I glance up from my phone, blinking, and see my dad making his way down the back staircase. He’s tugging at the fly of his khakis.
I blink again when I see a dark-haired woman following closely behind him. She’s buttoning up her shirt.
She is not my mother.
My heart kicks against my ribs, a hollow, panicked beat as the realization hits me. Someone was definitely doing it upstairs with my dad.
That someone wasn’t my mom.
My dad is sleeping with a woman who is not my mother.
The saliva in my mouth thickens. Holy shit.
He draws up short when his eyes catch on mine.
“Maddie,” he says.
“Oh, Christ,” the woman mutters, and turns to scurry back up the stairs.
“Dad?” I say. My voice trembles. I feel like I’m getting sucked into the hole that just opened up inside me.
He hooks his belt through its monogrammed buckle as he descends the last step.
“It’s not what you think,” he says. “Before you misunderstand what you just saw—”
“
What is there to misunderstand?” I rip the earbuds from my ears with fingers that shake. “What the fuck, dad?”
His eyes narrow. “Don’t you dare talk to me that way—”
“Who is she?” I say. “How long? I don’t understand.”
I don’t. Our friends call my parents Barbie and Ken. They are perfect in every way. Even their meet cute is perfect: they met at a tailgate at the University of Georgia, when dad’s fraternity and mom’s sorority set up camp beside each other in a parking lot outside the stadium. Dad proposed the day after they graduated on the fifty yard line.

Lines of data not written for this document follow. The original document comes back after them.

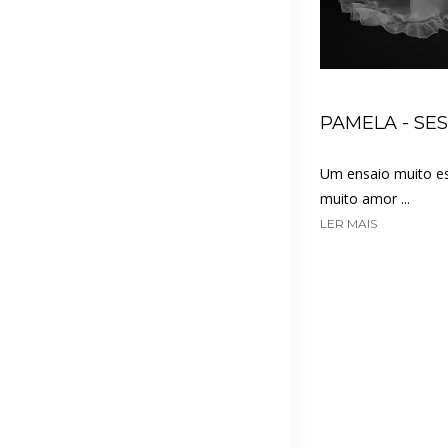
PAMELA - SE
Um ensaio muito es
muito amor ...
LER MAIS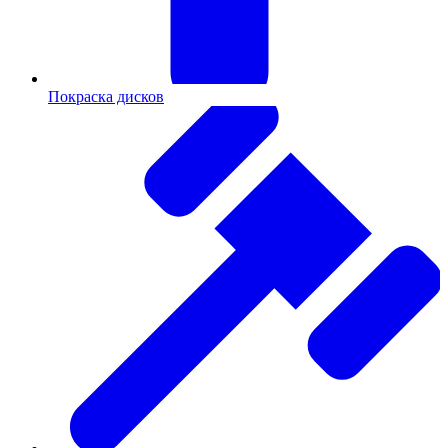
Покраска дисков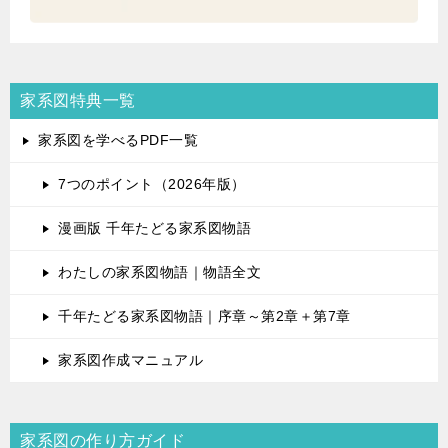
家系図特典一覧
家系図を学べるPDF一覧
7つのポイント（2026年版）
漫画版 千年たどる家系図物語
わたしの家系図物語｜物語全文
千年たどる家系図物語｜序章～第2章＋第7章
家系図作成マニュアル
家系図の作り方ガイド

“Like something out of a fairy tale,” my grandmother said.
A fairy tale I believe in. Deeply. Passionately.
A fairy tale I want for myself—the perfect marriage, the pretty house, the two kids and the dog and the white picket fence. Say all you want about true love and how it only exists in the movies, but I disagree. My parents share that kind of love. They are perfect. We our perfect. We are the perfect family.
Only we aren’t, I guess. Maybe we never were.
My dad is sleeping with someone who isn’t my mother.
My dad levels me with his from across the room. The look in his eyes makes my pulse run cold. He doesn’t look repentant, or embarrassed; he doesn’t show any of the emotions you would expect to see in a man just caught cheating on his wife of twenty five years.
He looks angry. Disgusted even—not with himself, but with me.
He’s never looked at me like this before.
“You listen to me, Madeline.” His voice, like his eyes, is cold, calm. “This is an adult matter. It has absolutely nothing to do with you. Forget what you saw. You won’t speak of it again, understand? You are not to tell anyone.”
I am frozen, stuck shaking on the couch. Who is this man? I don’t recognize him. The man looking at me like I’m dog shit on his shoe—saying such horrible, mean things to me—he’s not the man who raised me.